According to Deschamps, the singing, the dancing and the joy were so beautiful during the ceremony.

And so, when Descamps came back to Malawi and created JCC, he did not hesitate to go back to Mua Mission to discuss with Boucher.

“Every year, we would do an exhibition at JCC whose artworks were full of analysis and commentaries of Malawi society and politics. I had never met a man who could create a symbiosis of cultures, religions, art and nature in this way,” he said.

At Mua, Deschamps said they would always find Boucher sitting at the long, beautiful wooden table on the showroom, working and listing down the sculptures photographs.

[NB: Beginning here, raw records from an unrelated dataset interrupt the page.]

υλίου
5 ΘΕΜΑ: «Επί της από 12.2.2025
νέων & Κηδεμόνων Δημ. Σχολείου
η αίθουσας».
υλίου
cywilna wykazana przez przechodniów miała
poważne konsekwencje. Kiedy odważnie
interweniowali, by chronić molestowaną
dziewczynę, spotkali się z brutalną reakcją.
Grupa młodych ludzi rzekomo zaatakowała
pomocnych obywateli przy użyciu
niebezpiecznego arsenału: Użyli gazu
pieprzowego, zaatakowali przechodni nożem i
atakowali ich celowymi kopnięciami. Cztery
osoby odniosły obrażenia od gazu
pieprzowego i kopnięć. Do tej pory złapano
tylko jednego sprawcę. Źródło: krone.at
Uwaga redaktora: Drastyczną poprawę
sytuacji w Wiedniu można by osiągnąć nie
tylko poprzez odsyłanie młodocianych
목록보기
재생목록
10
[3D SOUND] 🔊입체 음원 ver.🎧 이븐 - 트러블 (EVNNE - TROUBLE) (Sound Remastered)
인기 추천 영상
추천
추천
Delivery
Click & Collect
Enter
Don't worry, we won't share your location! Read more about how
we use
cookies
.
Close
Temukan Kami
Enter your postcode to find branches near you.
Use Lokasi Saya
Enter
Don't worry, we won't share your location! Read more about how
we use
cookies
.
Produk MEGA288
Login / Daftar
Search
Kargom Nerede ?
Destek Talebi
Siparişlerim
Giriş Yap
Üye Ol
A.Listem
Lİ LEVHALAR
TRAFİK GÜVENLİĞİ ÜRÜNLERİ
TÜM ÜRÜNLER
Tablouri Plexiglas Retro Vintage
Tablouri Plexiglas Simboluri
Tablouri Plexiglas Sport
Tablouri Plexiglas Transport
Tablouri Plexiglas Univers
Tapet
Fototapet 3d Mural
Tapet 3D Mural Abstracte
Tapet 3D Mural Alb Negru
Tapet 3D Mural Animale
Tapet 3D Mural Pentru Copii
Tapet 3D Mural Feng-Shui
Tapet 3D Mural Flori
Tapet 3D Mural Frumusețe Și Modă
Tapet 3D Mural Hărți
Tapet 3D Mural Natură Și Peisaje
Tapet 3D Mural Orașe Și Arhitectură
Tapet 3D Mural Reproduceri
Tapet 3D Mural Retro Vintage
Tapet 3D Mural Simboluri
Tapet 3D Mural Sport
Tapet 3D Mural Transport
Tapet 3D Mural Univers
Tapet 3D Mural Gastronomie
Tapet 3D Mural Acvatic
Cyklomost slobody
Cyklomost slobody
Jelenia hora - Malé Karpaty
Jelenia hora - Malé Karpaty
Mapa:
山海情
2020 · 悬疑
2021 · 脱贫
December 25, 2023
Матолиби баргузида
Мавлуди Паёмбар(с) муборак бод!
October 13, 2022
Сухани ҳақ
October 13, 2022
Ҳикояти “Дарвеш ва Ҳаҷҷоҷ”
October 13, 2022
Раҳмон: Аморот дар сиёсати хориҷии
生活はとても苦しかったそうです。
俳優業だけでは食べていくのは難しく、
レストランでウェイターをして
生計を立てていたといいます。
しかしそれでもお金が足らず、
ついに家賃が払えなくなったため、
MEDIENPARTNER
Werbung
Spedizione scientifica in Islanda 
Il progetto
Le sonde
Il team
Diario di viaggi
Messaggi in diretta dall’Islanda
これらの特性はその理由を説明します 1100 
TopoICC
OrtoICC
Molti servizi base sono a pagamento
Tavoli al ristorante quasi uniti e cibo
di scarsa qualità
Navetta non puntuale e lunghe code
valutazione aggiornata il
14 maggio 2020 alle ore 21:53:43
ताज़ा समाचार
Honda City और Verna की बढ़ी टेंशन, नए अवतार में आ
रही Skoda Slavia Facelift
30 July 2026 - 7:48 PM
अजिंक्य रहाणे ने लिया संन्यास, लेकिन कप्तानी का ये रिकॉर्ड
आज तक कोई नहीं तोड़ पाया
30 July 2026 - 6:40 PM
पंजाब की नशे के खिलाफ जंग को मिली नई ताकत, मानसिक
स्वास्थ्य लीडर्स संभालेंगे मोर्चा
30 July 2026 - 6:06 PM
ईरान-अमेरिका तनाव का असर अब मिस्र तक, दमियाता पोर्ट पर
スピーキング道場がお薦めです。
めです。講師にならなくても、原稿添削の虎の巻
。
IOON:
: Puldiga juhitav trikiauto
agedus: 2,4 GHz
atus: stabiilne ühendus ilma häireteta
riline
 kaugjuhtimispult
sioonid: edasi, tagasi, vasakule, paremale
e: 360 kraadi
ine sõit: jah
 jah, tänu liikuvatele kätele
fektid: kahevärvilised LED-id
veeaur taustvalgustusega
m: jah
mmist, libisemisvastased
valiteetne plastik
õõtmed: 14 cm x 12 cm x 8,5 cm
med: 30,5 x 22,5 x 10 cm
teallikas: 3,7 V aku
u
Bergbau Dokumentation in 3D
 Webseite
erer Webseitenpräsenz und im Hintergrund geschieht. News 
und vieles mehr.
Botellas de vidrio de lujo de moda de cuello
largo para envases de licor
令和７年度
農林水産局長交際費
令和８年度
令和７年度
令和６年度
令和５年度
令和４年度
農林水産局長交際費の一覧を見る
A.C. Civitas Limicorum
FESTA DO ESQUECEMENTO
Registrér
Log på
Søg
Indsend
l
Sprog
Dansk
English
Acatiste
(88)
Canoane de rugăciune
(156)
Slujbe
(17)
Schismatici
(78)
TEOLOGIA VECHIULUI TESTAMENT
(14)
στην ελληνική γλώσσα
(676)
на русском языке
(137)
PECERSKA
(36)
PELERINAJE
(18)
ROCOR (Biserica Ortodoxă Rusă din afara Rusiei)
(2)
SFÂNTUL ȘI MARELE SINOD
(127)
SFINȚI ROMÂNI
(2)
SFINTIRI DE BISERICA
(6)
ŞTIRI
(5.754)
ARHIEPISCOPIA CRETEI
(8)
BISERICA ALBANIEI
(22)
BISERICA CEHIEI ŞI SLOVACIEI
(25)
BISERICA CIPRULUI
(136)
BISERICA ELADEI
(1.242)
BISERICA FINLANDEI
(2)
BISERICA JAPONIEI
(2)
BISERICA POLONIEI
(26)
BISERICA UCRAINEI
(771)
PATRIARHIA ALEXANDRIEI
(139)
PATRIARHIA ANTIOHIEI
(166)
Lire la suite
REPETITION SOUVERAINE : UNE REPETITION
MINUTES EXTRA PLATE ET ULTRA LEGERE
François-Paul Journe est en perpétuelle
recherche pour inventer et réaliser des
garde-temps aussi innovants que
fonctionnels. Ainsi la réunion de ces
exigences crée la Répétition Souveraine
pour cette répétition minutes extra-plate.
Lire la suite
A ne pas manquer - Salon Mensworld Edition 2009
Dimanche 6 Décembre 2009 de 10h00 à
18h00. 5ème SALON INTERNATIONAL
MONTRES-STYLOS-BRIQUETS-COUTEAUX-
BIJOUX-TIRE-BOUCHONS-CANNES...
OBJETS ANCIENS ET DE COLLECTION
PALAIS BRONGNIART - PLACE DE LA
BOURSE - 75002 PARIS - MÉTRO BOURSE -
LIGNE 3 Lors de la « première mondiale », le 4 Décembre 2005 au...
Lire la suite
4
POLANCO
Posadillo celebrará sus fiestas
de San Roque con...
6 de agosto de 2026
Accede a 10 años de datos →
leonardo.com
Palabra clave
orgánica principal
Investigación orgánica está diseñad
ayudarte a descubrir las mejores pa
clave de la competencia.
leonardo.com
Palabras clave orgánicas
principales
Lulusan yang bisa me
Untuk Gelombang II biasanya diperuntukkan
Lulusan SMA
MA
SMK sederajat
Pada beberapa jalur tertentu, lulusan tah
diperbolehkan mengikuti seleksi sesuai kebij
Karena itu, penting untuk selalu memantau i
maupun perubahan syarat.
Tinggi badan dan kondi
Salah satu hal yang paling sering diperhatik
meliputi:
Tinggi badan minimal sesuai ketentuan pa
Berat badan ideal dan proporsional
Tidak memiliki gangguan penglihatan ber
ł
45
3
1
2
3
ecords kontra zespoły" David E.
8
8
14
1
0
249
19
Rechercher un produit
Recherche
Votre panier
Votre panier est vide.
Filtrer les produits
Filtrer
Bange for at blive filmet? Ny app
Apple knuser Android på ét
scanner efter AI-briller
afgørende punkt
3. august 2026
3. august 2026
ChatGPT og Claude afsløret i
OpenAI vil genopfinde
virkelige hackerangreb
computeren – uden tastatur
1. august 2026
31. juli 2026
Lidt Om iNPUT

“He was a great scholar. Even after the stroke that paralysed his right hand side two years ago, he kept on writing his journal with his left hand, slowly but surely. Everyday a few words in Chichewa, French or English depending on his feelings and the subject matter of the day, in the tradition of the White Fathers, who created Mua Mission in 1902,” he said.

And for Deschamps, he feels the soul and spirit of Boucher will forever be at Mua Mission, encouraging the country to continue his great work of preserving the heritage of Malawi and the dialogues between cultures.

Father Boucher built, decorated and created his life work at the Chamare Museum with, at its centre, the tree of masks towering under the roof of reeds and branches plowing under the hundreds of masks of all colours, shapes, animals, men and women.

Walking around the tree of the Chamare Museum is a deep experience of humility and reflection.